Noah nodded, as if this confirmed something he’d already suspected. “Can you show me?”

“Not here. Not now. But someday.”

“Promise?”

Dante looked at the boy—at *his son*—and felt the weight of the word settle into his bones. “I promise.”

The bell above the door chimed as the last civilian left. Silas entered through the rear, gave Dante a single nod, and positioned himself by the emergency exit. The shop was theirs.

Nova returned with a cup in each hand. She set the hot chocolate in front of Noah and kept the other for herself—black coffee, no sugar.

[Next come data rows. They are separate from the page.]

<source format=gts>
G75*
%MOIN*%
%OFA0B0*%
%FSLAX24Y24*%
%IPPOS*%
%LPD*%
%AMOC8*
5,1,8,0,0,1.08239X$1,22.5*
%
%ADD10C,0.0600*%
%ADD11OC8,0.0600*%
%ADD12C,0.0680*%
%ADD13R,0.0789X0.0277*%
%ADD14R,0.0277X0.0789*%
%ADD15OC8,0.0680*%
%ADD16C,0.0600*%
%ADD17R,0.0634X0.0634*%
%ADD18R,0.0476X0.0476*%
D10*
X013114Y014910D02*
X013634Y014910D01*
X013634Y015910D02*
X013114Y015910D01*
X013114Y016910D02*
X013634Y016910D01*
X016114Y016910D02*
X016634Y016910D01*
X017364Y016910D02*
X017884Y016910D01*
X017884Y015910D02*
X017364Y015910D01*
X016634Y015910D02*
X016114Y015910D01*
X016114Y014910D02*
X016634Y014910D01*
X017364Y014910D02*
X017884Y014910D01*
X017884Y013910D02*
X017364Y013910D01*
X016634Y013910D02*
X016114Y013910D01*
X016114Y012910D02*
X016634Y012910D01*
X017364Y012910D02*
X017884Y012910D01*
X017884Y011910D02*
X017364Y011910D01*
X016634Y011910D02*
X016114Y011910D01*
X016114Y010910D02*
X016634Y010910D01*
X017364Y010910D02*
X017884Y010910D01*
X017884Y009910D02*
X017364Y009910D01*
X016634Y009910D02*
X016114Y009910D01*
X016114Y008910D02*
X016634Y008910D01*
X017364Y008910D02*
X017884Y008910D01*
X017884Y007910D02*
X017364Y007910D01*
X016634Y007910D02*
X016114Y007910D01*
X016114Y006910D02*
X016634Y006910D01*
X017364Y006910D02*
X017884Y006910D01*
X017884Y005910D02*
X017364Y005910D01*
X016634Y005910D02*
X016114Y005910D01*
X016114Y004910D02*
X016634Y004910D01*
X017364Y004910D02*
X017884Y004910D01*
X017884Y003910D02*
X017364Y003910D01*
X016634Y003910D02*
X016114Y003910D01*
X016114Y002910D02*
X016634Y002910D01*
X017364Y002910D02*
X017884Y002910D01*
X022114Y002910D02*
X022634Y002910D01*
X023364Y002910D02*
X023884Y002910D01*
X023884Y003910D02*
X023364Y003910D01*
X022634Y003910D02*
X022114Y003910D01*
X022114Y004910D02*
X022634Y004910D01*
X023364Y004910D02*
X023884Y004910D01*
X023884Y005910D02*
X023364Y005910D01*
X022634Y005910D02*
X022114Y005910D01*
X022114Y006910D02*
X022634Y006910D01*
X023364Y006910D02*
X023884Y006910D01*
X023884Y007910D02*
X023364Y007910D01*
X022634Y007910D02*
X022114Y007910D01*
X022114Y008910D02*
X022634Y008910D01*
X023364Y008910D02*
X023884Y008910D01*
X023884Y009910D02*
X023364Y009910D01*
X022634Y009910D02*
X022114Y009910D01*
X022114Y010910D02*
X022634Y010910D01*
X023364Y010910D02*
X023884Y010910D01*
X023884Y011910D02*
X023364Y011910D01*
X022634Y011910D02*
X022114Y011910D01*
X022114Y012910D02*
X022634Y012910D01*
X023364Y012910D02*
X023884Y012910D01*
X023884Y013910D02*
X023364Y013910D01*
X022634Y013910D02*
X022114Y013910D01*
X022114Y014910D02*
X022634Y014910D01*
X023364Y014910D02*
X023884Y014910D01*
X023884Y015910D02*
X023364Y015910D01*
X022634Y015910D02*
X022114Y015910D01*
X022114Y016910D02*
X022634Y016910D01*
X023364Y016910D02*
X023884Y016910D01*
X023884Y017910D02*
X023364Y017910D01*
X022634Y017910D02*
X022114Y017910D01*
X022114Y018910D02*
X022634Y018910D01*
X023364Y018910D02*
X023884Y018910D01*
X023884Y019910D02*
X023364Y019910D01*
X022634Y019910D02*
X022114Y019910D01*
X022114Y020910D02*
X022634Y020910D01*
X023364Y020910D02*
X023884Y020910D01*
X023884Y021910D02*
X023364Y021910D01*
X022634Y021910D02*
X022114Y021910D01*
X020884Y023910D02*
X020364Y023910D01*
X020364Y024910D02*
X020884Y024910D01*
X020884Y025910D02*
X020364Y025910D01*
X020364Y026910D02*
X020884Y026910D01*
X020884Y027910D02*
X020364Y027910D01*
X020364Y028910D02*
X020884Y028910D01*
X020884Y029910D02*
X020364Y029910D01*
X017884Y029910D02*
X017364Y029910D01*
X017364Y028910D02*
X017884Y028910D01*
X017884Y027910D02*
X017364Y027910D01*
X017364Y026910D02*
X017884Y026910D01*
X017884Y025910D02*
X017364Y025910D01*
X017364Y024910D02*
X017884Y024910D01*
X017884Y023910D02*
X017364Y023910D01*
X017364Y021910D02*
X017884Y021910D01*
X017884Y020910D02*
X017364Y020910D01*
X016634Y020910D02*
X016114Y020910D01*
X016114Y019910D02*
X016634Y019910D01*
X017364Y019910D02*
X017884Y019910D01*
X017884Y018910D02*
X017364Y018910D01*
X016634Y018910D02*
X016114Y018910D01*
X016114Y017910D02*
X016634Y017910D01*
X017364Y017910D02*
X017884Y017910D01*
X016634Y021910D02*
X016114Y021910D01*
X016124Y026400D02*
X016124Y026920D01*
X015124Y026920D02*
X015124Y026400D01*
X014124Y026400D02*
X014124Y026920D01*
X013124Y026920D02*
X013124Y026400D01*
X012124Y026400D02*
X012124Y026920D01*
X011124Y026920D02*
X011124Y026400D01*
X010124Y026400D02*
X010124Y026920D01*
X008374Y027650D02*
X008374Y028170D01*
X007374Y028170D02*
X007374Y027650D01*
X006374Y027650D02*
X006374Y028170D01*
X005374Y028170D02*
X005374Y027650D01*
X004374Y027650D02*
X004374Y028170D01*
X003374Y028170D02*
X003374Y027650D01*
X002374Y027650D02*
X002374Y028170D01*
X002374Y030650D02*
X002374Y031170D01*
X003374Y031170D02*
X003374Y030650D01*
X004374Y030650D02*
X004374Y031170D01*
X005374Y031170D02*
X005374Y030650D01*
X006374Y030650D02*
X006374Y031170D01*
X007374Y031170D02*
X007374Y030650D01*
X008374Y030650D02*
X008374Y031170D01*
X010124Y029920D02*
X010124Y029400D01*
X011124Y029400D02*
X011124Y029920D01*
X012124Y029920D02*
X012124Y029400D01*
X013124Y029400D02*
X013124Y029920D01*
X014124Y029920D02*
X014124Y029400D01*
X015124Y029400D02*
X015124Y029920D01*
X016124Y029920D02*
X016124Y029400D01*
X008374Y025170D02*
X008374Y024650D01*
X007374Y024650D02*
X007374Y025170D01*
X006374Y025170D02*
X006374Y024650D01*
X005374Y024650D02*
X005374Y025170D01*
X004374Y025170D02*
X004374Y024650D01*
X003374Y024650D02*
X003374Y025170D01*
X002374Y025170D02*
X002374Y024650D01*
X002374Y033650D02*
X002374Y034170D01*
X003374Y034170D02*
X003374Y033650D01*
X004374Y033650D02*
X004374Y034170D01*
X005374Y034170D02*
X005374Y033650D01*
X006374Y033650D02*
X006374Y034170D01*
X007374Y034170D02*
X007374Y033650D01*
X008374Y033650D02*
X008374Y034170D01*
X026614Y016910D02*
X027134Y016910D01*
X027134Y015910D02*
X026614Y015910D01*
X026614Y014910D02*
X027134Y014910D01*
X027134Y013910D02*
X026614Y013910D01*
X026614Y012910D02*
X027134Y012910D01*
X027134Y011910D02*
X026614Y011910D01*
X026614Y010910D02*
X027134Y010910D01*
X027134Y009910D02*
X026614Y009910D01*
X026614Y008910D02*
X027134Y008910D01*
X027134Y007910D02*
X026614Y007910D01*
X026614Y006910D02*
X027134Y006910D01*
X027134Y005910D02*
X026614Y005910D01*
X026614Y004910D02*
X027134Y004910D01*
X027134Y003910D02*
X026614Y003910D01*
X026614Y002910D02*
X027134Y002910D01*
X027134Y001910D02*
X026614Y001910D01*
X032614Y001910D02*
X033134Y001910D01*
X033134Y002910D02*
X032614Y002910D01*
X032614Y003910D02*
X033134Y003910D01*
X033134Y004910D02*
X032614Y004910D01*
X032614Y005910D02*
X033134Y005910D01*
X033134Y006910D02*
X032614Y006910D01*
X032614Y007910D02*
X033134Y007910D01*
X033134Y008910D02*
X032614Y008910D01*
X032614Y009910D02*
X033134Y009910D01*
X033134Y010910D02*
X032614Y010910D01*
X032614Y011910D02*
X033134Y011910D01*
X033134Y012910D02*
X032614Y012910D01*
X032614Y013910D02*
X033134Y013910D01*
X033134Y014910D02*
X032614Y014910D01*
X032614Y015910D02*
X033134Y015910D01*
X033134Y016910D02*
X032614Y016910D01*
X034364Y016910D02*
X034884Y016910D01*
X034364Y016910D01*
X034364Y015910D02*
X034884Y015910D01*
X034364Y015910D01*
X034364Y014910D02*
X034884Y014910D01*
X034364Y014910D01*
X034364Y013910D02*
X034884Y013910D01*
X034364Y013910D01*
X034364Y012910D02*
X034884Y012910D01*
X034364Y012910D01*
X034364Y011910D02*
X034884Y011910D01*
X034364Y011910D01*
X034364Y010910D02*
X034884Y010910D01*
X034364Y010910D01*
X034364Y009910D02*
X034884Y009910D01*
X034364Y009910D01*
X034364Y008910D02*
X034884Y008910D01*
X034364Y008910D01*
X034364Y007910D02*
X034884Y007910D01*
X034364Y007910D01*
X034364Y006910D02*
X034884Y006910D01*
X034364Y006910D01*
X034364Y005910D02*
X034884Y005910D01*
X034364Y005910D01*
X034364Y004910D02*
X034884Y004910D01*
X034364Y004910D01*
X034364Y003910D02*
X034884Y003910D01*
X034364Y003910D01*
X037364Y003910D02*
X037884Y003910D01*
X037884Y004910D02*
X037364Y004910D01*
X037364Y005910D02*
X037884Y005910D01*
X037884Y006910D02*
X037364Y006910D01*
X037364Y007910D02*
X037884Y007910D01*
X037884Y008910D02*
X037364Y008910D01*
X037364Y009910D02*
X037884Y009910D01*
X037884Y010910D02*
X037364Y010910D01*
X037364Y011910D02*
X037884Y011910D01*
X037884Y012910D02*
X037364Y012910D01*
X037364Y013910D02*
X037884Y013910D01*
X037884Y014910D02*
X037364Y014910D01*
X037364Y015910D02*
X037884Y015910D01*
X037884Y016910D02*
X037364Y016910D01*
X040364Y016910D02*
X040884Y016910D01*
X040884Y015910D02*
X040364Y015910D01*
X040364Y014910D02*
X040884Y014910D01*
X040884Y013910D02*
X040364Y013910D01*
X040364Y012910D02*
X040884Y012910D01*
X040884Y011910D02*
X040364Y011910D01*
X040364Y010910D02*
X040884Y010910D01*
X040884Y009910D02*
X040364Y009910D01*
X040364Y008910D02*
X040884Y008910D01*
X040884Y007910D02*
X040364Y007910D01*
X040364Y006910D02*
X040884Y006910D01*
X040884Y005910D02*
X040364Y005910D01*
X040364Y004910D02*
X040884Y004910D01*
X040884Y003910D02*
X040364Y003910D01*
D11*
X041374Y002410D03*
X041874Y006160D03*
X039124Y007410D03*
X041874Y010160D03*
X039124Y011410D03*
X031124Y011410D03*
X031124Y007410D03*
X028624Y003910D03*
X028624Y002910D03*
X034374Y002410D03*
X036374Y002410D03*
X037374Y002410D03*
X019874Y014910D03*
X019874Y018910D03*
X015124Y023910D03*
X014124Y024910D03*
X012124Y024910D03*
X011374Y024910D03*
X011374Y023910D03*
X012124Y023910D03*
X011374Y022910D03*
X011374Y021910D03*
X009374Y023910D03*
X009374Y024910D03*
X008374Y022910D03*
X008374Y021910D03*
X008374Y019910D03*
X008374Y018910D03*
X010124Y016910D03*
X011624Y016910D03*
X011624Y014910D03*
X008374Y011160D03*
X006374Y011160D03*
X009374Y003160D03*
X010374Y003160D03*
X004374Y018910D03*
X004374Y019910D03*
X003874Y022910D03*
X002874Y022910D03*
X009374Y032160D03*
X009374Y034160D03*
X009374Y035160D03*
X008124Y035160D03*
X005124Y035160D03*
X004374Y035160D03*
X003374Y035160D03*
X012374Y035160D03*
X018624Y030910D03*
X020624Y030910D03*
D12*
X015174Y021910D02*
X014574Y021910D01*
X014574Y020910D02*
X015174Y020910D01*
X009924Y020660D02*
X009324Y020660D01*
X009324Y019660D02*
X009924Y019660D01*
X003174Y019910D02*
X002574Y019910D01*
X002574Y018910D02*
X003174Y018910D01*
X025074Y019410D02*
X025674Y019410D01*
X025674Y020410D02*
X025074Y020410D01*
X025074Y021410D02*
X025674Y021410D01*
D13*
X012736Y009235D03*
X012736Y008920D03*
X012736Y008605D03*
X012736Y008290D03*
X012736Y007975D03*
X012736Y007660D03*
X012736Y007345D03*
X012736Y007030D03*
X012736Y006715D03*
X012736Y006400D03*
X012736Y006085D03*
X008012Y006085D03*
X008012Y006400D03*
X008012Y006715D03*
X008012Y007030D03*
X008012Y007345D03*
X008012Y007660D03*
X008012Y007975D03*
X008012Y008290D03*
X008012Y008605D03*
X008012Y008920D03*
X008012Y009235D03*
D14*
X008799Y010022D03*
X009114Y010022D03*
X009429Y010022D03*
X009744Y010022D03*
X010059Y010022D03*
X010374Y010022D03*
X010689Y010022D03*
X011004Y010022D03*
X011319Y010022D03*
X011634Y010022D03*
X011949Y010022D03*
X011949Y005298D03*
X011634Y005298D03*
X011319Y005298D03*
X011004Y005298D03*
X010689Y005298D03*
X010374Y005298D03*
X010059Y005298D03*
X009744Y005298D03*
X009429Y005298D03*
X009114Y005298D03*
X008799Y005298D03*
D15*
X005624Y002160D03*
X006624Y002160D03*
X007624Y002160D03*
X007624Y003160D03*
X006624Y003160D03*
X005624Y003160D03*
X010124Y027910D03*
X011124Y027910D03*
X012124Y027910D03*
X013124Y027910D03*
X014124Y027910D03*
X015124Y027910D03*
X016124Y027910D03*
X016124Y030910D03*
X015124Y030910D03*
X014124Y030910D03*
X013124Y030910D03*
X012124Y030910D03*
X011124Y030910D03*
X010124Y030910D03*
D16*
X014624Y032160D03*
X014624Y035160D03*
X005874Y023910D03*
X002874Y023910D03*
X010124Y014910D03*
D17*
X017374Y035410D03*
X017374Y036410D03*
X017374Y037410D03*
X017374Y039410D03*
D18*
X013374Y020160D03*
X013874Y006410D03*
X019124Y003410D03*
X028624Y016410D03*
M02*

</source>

She sat down, her posture rigid, and took a sip that seemed to cost her effort.

“Silas is going to take Noah to the park across the street,” Dante said. It wasn’t a request.

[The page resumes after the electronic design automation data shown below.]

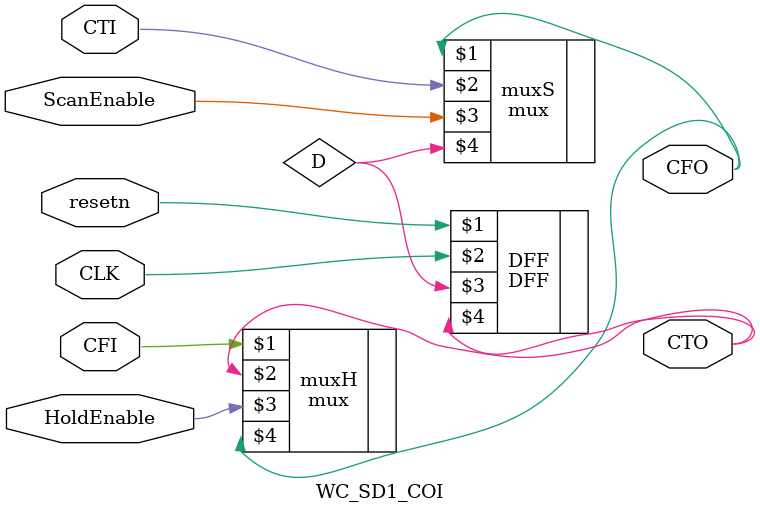
<source format=v>
module WC_SD1_COI (resetn,CLK,CFI,CTI,ScanEnable,HoldEnable,CFO,CTO);
input CLK,CFI,CTI,ScanEnable,HoldEnable,resetn;
output CFO,CTO;
//wire Q;
wire D;
wire CTO;
//wire CFO;
wire CFO;

mux muxS  (CFO,CTI,ScanEnable,D);
DFF DFF(resetn,CLK,D,CTO);
mux muxH (CFI,CTO,HoldEnable,CFO);

//assign CTO=Q;
endmodule


</source>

Nova’s eyes snapped to his. “No.”

“Nova.”

“No. He doesn’t leave my sight.”Visit Loerva.

“He won’t leave *my* sight. Silas is my security chief. He’s deadlier than anyone you’ve ever met, and he will put himself between Noah and a bullet without hesitation.” Dante leaned forward, dropping his voice. “We need to talk. And you don’t want him to hear what I’m going to say.”

Nova’s jaw worked. She looked at Noah, who was sipping his hot chocolate with both hands wrapped around the cup, oblivious to the voltage in the air. Then she looked at Silas, who stood by the door with the still patience of a man who had killed before and would kill again.

“One hour,” she said.

“We’ll see if we need it.”

She stood, bent, and kissed the top of Noah’s head. “I’ll be right outside. Silas is going to stay with you. He’s a friend. Okay?”

Noah looked at Silas, then back at his mother. “Okay.”

Nova walked toward the door. Dante followed, his shadow swallowing hers.

They stepped out into the cold afternoon light. The street was quiet. A few cars passed. The park where Silas would take Noah was a block of green, distant and safe.

Dante stopped a few feet from Nova and turned to face her. The wind picked up, stirring her hair. She looked smaller than he remembered. Younger. Older. Both at once.

“You have three seconds to tell me why you hid my son from me, Nova,” Dante growled, his fingers trembling against the table edge, “before I pull us both into the back room and demand the truth at teeth.”